Alternative treatments for depression have emerged that attempt to help the brain create new connections more efficiently – most notably ketamine and psychedelic therapy (which is not approved by the Food and Drug Administration).

These interventions appear to be about as effective as antidepressants, improving depression scores in roughly 60 per cent of the people who try them. More significant is that they are able to treat some of the people who don’t respond to the traditional medications. The drugs are seen as riskier and more invasive than antidepressants, though, so are meant to be used as a last resort, not a first-line treatment, Dr Sanacora said.

Some psychiatrists have also started to recommend nonpharmaceutical treatments to help people with depression. Dr Hellerstein said that when he evaluates a new patient, he now pays more attention to habits, such as sleep, diet and exercise, and would often recommend behavioural changes, therapy or meditation before medication.

There’s research suggesting that exercise also may help new connections grow in the brain, and in some studies exercise has been shown to be as effective as antidepressants at treating depression. Meditation has been found to help with feelings of stress and anxiety, and there’s a clear connection between sleep deprivation and anxiety in the brain.

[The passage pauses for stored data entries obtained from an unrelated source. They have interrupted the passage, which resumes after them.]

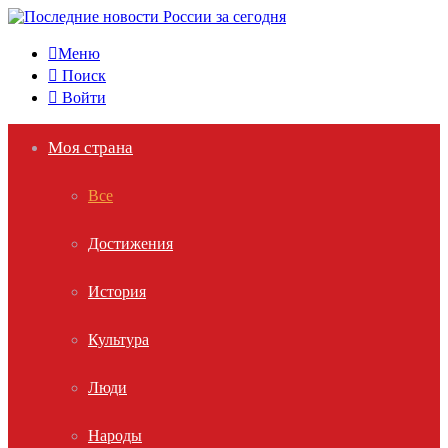
Меню
Поиск
Войти
Моя страна
Все
Достижения
История
Культура
Люди
Народы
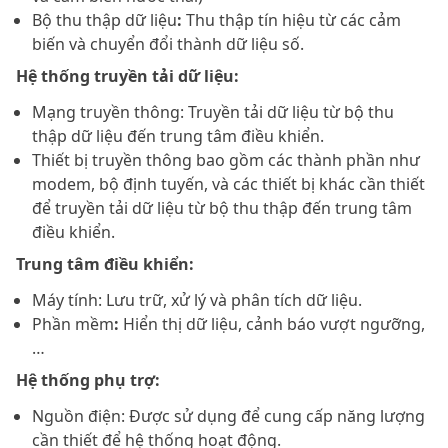
Bộ thu thập dữ liệu
:
Thu thập tín hiệu từ các cảm
biến và chuyển đổi thành dữ liệu số.
Hệ thống truyền tải dữ liệu:
Mạng truyền thông: Truyền tải dữ liệu từ bộ thu
thập dữ liệu đến trung tâm điều khiển.
Thiết bị truyền thông bao gồm các thành phần như
modem, bộ định tuyến, và các thiết bị khác cần thiết
để truyền tải dữ liệu từ bộ thu thập đến trung tâm
điều khiển.
Trung tâm điều khiển:
Máy tính: Lưu trữ, xử lý và phân tích dữ liệu.
Phần mềm
:
Hiển thị dữ liệu, cảnh báo vượt ngưỡng,
…
Hệ thống phụ trợ:
Nguồn điện: Được sử dụng để cung cấp năng lượng
cần thiết để hệ thống hoạt động.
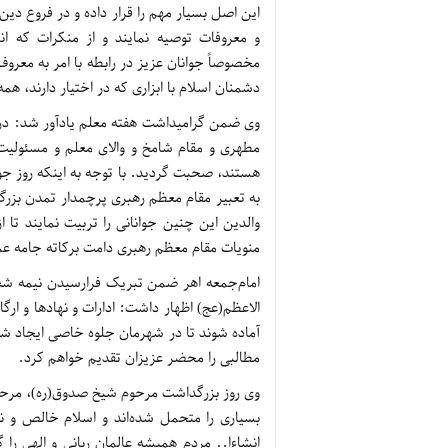
این اصل بسیار مهم را قرار داده و در فروع دی
و معروفات توصیه نمایند و از منکرات که انس
مخصوصاً جوانان عزیز در رابطه با امر به معروف
دشمنان اسلام با ابزاری که در اختیار دارند، همه
وی ضمن گرامیداشت هفته معلم یادآور شد: در
مطهری و مقام شامخ و والای معلم و مسئولیت
هستند، صحبت گردید. با توجه به اینکه روز جوا
به تعبیر مقام معظم رهبری پرچمدار تمدن بزرگ 
والدین این چنین جوانانی را تربیت نمایند تا 
منویات مقام معظم رهبری دامت برکاته جامه عم
امام‌جمعه اهر ضمن تبریک فرارسیدن نیمه شعب
الاعظم(عج) اظهار داشت: ادارات و نهادها و ارگان
آماده شوند تا در شهرمان جلوه خاصی ایجاد ش
مطالبی را محضر عزیزان تقدیم خواهم کرد.
وی روز بزرگداشت مرحوم شیخ صدوق(ره)، مرحوم
بسیاری را متحمل شده‌اند و اسلام خالص و ناب 
انشاءا.. مردم همیشه عالمان ربانی و الهی را گ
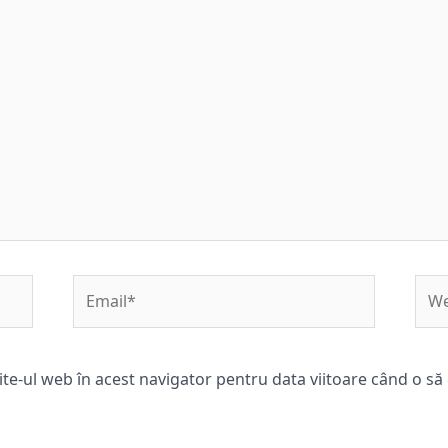
Email*
Web
ite-ul web în acest navigator pentru data viitoare când o s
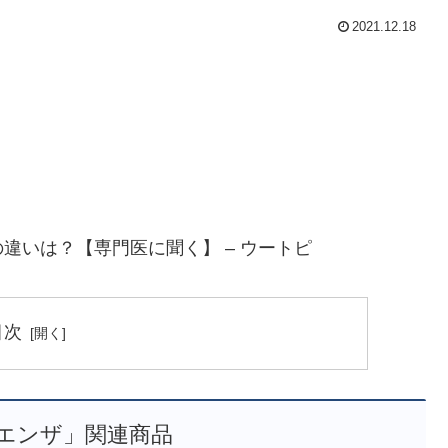
2021.12.18
違いは？【専門医に聞く】 – ウートピ
目次
エンザ」関連商品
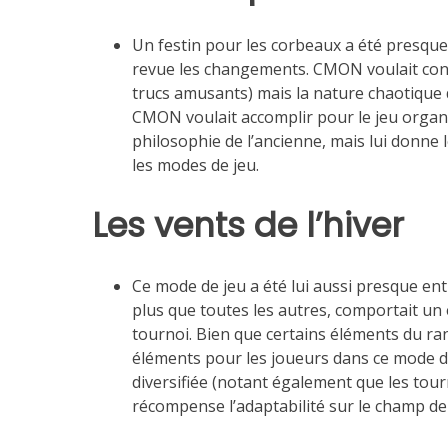
Un festin pour les corbeaux a été presque
revue les changements. CMON voulait conse
trucs amusants) mais la nature chaotique 
CMON voulait accomplir pour le jeu organi
philosophie de l’ancienne, mais lui donne
les modes de jeu.
Les vents de l’hiver
Ce mode de jeu a été lui aussi presque e
plus que toutes les autres, comportait un 
tournoi. Bien que certains éléments du ran
éléments pour les joueurs dans ce mode de
diversifiée (notant également que les tour
récompense l’adaptabilité sur le champ de 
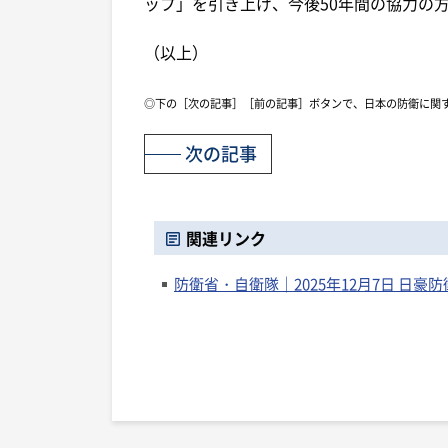
ップ」を引き上げ、今後50年間の協力の
（以上）
◎下の［次の記事］［前の記事］ボタンで、日本の防衛に関
次の記事
関連リンク
防衛省・自衛隊｜2025年12月7日 日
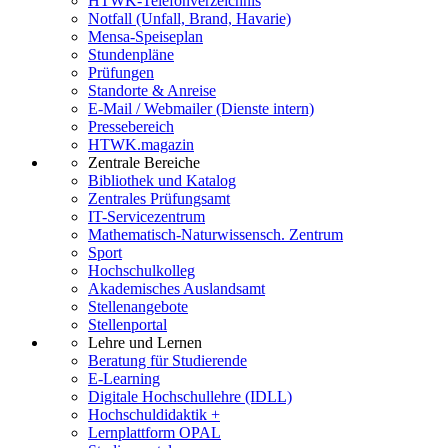
HTWK-Telefonverzeichnis
Notfall (Unfall, Brand, Havarie)
Mensa-Speiseplan
Stundenpläne
Prüfungen
Standorte & Anreise
E-Mail / Webmailer (Dienste intern)
Pressebereich
HTWK.magazin
Zentrale Bereiche
Bibliothek und Katalog
Zentrales Prüfungsamt
IT-Servicezentrum
Mathematisch-Naturwissensch. Zentrum
Sport
Hochschulkolleg
Akademisches Auslandsamt
Stellenangebote
Stellenportal
Lehre und Lernen
Beratung für Studierende
E-Learning
Digitale Hochschullehre (IDLL)
Hochschuldidaktik +
Lernplattform OPAL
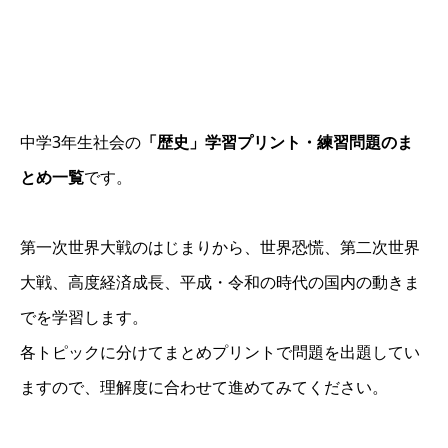
中学3年生社会の
「歴史」学習プリント・練習問題のま
とめ一覧
です。
第一次世界大戦のはじまりから、世界恐慌、第二次世界
大戦、高度経済成長、平成・令和の時代の国内の動きま
でを学習します。
各トピックに分けてまとめプリントで問題を出題してい
ますので、理解度に合わせて進めてみてください。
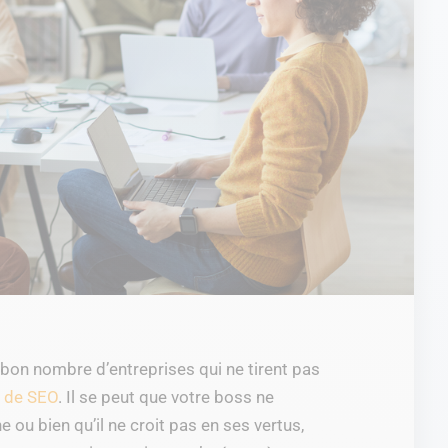
 bon nombre d’entreprises qui ne tirent pas
e de SEO
. Il se peut que votre boss ne
 ou bien qu’il ne croit pas en ses vertus,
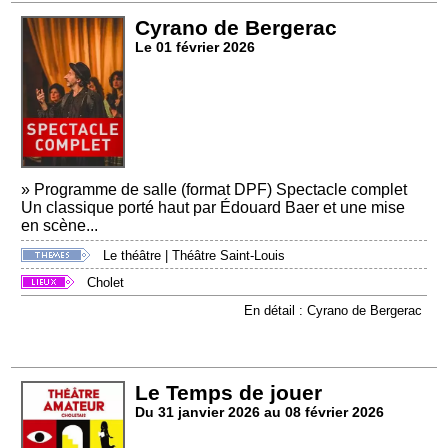
Cyrano de Bergerac
Le 01 février 2026
» Programme de salle (format DPF) Spectacle complet
Un classique porté haut par Édouard Baer et une mise
en scène...
Le théâtre
|
Théâtre Saint-Louis
Cholet
En détail : Cyrano de Bergerac
Le Temps de jouer
Du 31 janvier 2026 au 08 février 2026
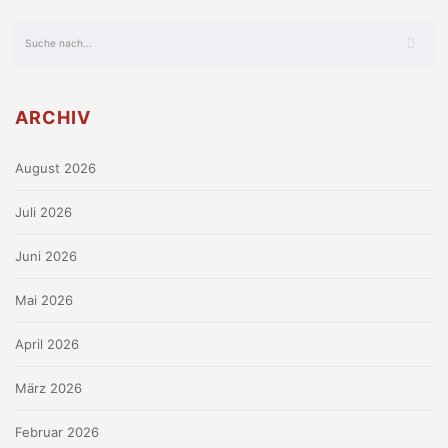
ARCHIV
August 2026
Juli 2026
Juni 2026
Mai 2026
April 2026
März 2026
Februar 2026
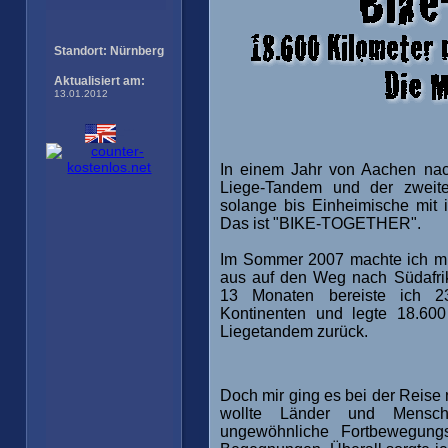
_--
In einem Jahr von Aachen na
Liege-Tandem und der zweite 
solange bis Einheimische mit i
Das ist "BIKE-TOGETHER".
Im Sommer 2007 machte ich m
aus auf den Weg nach Südafrik
13 Monaten bereiste ich 2
Kontinenten und legte 18.60
Liegetandem zurück.
Doch mir ging es bei der Reise 
wollte Länder und Mensch
ungewöhnliche Fortbewegung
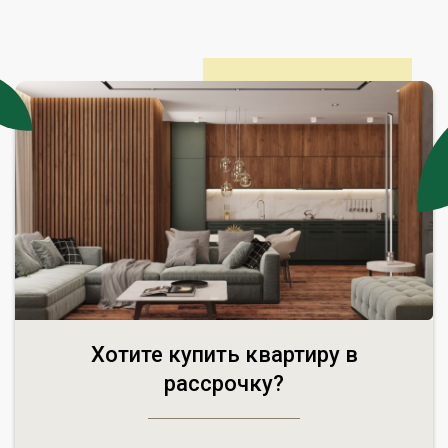
Хотите купить квартиру в
рассрочку?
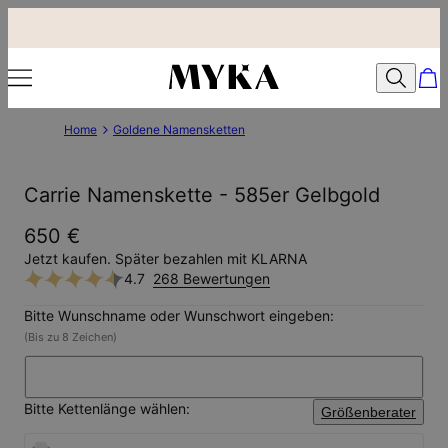
Home
Goldene Namensketten
Carrie Namenskette - 585er Gelbgold
650 €
Jetzt kaufen. Später bezahlen mit KLARNA
4.7
268 Bewertungen
Bitte Wunschname oder Wunschwort eingeben:
(Bis zu 8 Zeichen)
Bitte Kettenlänge wählen:
Größenberater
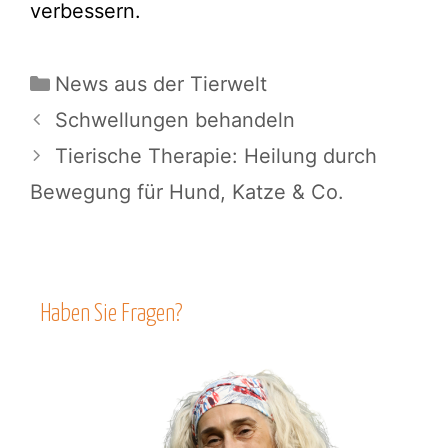
verbessern.
Kategorien
News aus der Tierwelt
Schwellungen behandeln
Tierische Therapie: Heilung durch
Bewegung für Hund, Katze & Co.
Haben Sie Fragen?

“You’re making, I think, a more holistic assessment of that person’s way of living than maybe you did in the late 1980s,” Dr Hellerstein said.

Finding the best solution for your depression, whether that’s an SSRI, another antidepressant or a behavioural intervention, can take a lot of trial and error, but it’s important to remember that you do have options. And while psychiatrists acknowledge that SSRIs and other antidepressants are imperfect – they hope a better drug will come along eventually – for the time being, they’re the best medications currently available.

“I wouldn’t write these older antidepressants completely off and say we should get rid of them,” Dr Iosifescu said. “They do seem to work for a good number of patients.”